Тот далекий Пашкин визит (правда, я многие годы не мог, да и не пытался, восстановить — чей именно) и оставшееся после него чувство гадливости к самому себе запомнились на всю жизнь. А вот зачем приходил Пашка — высветил внезапный этот лучик. И всю мою «оружейную мастерскую» он высветил вдруг.

Мою ли?

Как археолог на месте раскопок, случайно вскрывший слой неизвестной ему культуры, я всматривался в эти изделия-видения — и верил, и не верил.

Но — карандаши! Они-то были. Разномастные, разнокалиберные, замусоленные карандаши связывали сон и явь. Вот, значит, откуда скапливалось их у меня так много в те нищие годы.

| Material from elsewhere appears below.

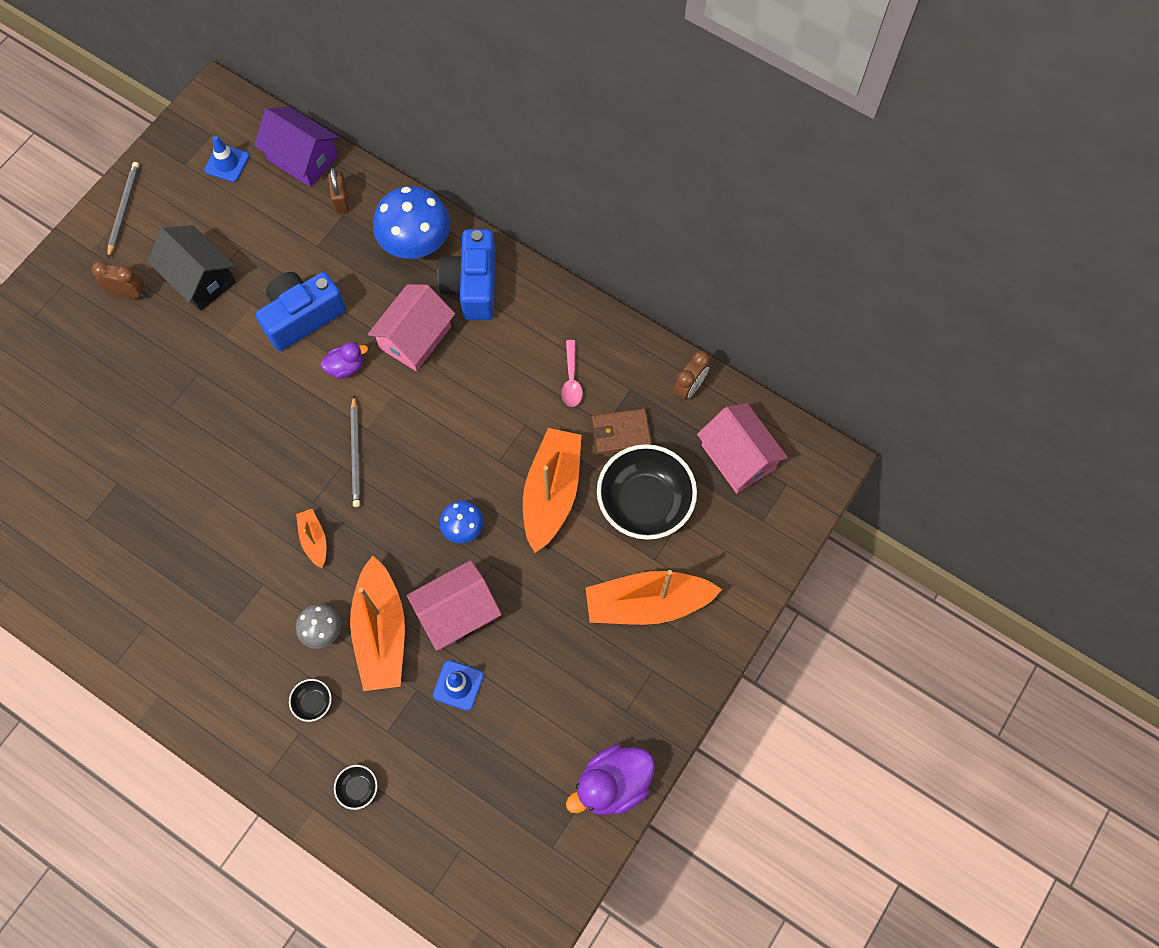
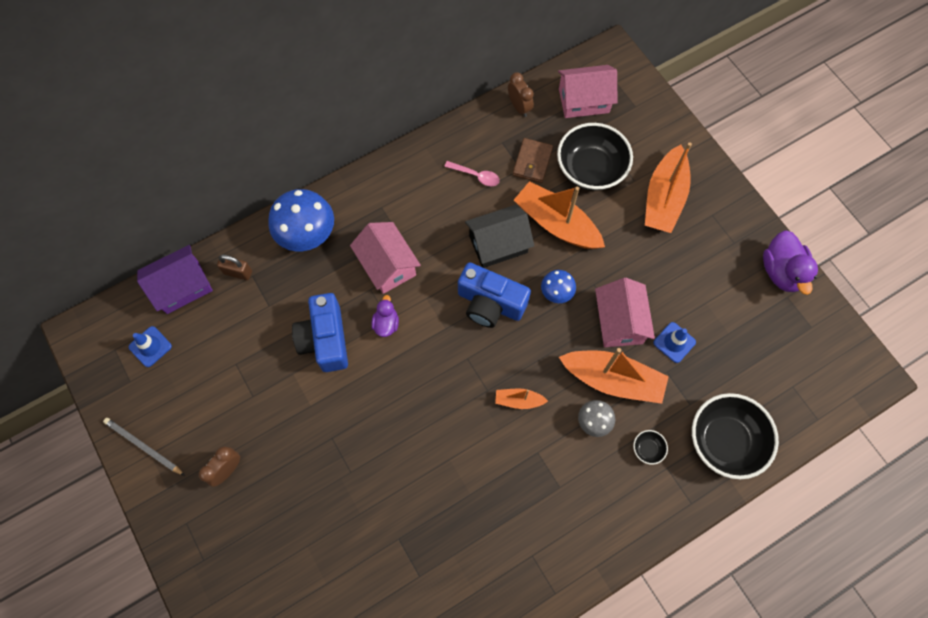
camera: 65 degrees left, 0 degrees up
(200, 278) = (246, 406): black house -> black house (498, 244)
(356, 454) = (462, 344): grey pencil -> none
(358, 788) = (725, 441): black bowl -> black bowl, size x2.45
(472, 285) = (365, 209): blue camera -> blue camera (490, 303)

Карандашами я рисовал — это помню точно. Рисовал коней. Горячих скакунов и широкогрудых сказочных тяжеловесов, с гривами до земли. Тяжеловесы несли на себе закованных в броню богатырей, скакуны — красноармейцев и белогвардейцев. Табуны лошадей мчались вскачь, пластались, распустив по ветру хвосты; лошади, вскинувшись на дыбы, грызлись в кровавых сечах, роняли порубанных всадников; раненые — они бились в постромках опрокинутых взрывом тачанок.

Целые батальные полотна создавал я в миниатюре, на клочках бумаги. Нарисованных мною лошадей хватило бы, чтобы посадить «на конь» несколько казачьих дивизий…

— Деда, нарисуй! — прервал мое оцепенение внук.

— Ах, да! — встрепенулся я. — Нарисовать тебе. Сейчас, сейчас. Что бы такое нам нарисовать? Может, лошадку? Давай лошадку. Во-от… это у нее будет голо-овка.

Я попытался нарисовать лошадиную голову — рука мне не повиновалась. Что такое? Вот же она — голова, морда… стоит перед глазами: гнедая, в мелкой, плотной шерсти, выпуклый блестящий глаз, мягкие черные губы. Я даже могу заставить ее двигаться: раскрою руку — голова потянется, губы, бархатно щекотнув ладонь, снимут кусочек сахара…

— Ну же, деда! — подтолкнул меня внук.

— Погоди-погоди… головка, значит. М-гу…

Я перевернул чистой стороной и… позорно вывел некий «огуречик» с утонченным концом. И покатился по наклонной: глазик — точечка, ротик — черточка, шея — две параллельные линии, грива — расческа, кверху зубьями. Дальше — не мудрствуя лукаво: туловище — огурец, лежащий горизонтально, хвост — щеточкой, четыре палочки — ноги, копыта — треугольнички.